-- Page extract follows --

Inference

Inference in pysersic is performed using the numpyro package . Priors are expressed as numpyro distributions, see the example notebook for more details. We have a set of default inference methods, that are applied to both FitSingle and FitMulti, which are described below. They roughly increase in both accuracy and computational time.

Maximium a posteriori or finding the ‘best fit’

The quickest method is to find the best fit values using .find_MAP(). This produces a point estimate that corresponds to the maximum a-posteriori or the “best fit” parameter values. This can be useful for certain applications but the real power of pysersic lies in it’s ability to produce full posterior distributions, using the methods described below.

Laplace Approximation

The quickest method to produce a full posterior distribution is to use the Laplace approximation, which is called by using .estimate_posterior(method = 'laplace'). The Laplace Approximation assumes the posterior is Gaussian and is calculated by finding the maximum a-posteriori (MAP) and then calculating the curvature of the posterior at the MAP estimate. This method is inherently limited by the Gaussian approximation. In our testing a Gaussian approximation for the posterior is usually pretty safe however this may not be the case for all data sets. This method usually takes only 5-10 seconds longer than .find_MAP() and is a great place to start!

Variational Inference

The next set of methods are differing implementations of Variational inference. This is an alternative to traditional sampling methods, like MCMC or nested sampling, which aims to estimate the posterior by choosing a parameterized form and finding the best approximation. For example, assuming that each variable is independent and Gaussian and optimizing the mean and standard deviation for each. In this way the traditional sampling methods are recast as an optimization problems, which are often much quicker but may not be as accurate if the parameterized form is not a good approximation to the posterior. For a nice introductory blog post see here, or for a more technical introduction see here.

-- Page extract concluded --
-- Dataset content follows --

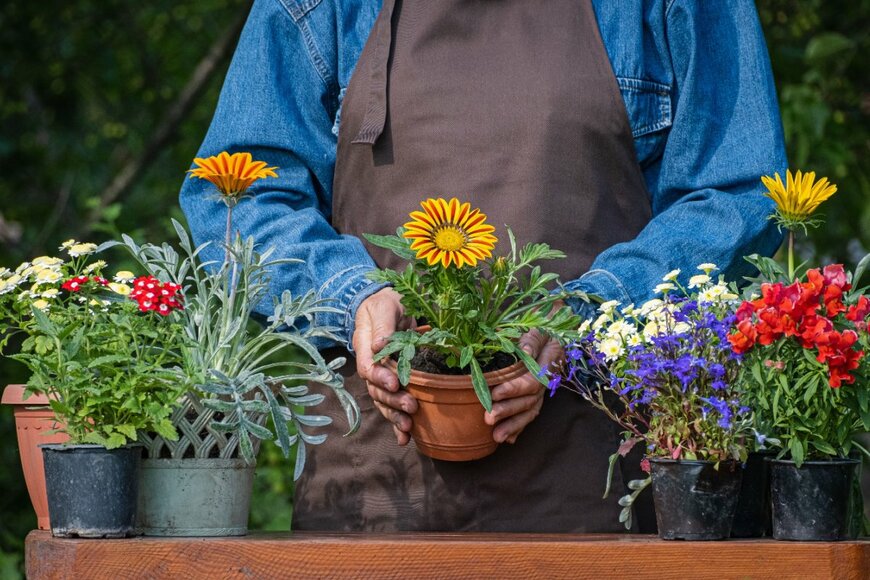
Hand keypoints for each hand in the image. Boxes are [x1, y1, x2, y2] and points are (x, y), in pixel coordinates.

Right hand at [352, 288, 416, 444]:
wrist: (389, 303)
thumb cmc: (387, 302)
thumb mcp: (386, 306)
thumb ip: (384, 325)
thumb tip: (381, 345)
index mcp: (364, 344)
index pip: (367, 366)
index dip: (380, 377)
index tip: (395, 383)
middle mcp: (370, 363)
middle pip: (375, 389)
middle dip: (392, 400)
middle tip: (412, 406)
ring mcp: (379, 375)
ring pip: (382, 401)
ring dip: (394, 415)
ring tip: (409, 427)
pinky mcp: (391, 382)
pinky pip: (391, 404)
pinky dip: (397, 422)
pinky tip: (406, 438)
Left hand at [484, 329, 562, 443]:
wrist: (550, 334)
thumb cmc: (538, 330)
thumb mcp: (537, 328)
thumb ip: (531, 340)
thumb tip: (524, 351)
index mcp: (548, 363)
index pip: (532, 380)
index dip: (514, 389)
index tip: (495, 393)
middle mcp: (547, 380)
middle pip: (529, 400)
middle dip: (509, 411)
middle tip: (488, 418)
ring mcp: (542, 391)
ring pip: (530, 411)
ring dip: (514, 425)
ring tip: (497, 437)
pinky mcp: (535, 397)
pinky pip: (529, 415)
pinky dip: (519, 428)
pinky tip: (508, 440)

-- Dataset content concluded --

*Problem A*
According to the inference page, how much longer than .find_MAP() does the Laplace approximation usually take?
*Problem B*
Retype the part of the inference page starting at "Variational Inference" and ending at "introduction see here.".
*Problem C*
List every section heading that appears below the title "Inference" on the inference page.

*Response box A*
Usually only 5-10 seconds longer.

*Response box B*
Variational Inference

The next set of methods are differing implementations of Variational inference. This is an alternative to traditional sampling methods, like MCMC or nested sampling, which aims to estimate the posterior by choosing a parameterized form and finding the best approximation. For example, assuming that each variable is independent and Gaussian and optimizing the mean and standard deviation for each. In this way the traditional sampling methods are recast as an optimization problems, which are often much quicker but may not be as accurate if the parameterized form is not a good approximation to the posterior. For a nice introductory blog post see here, or for a more technical introduction see here.

*Response box C*
Maximium a posteriori or finding the ‘best fit’
Laplace Approximation
Variational Inference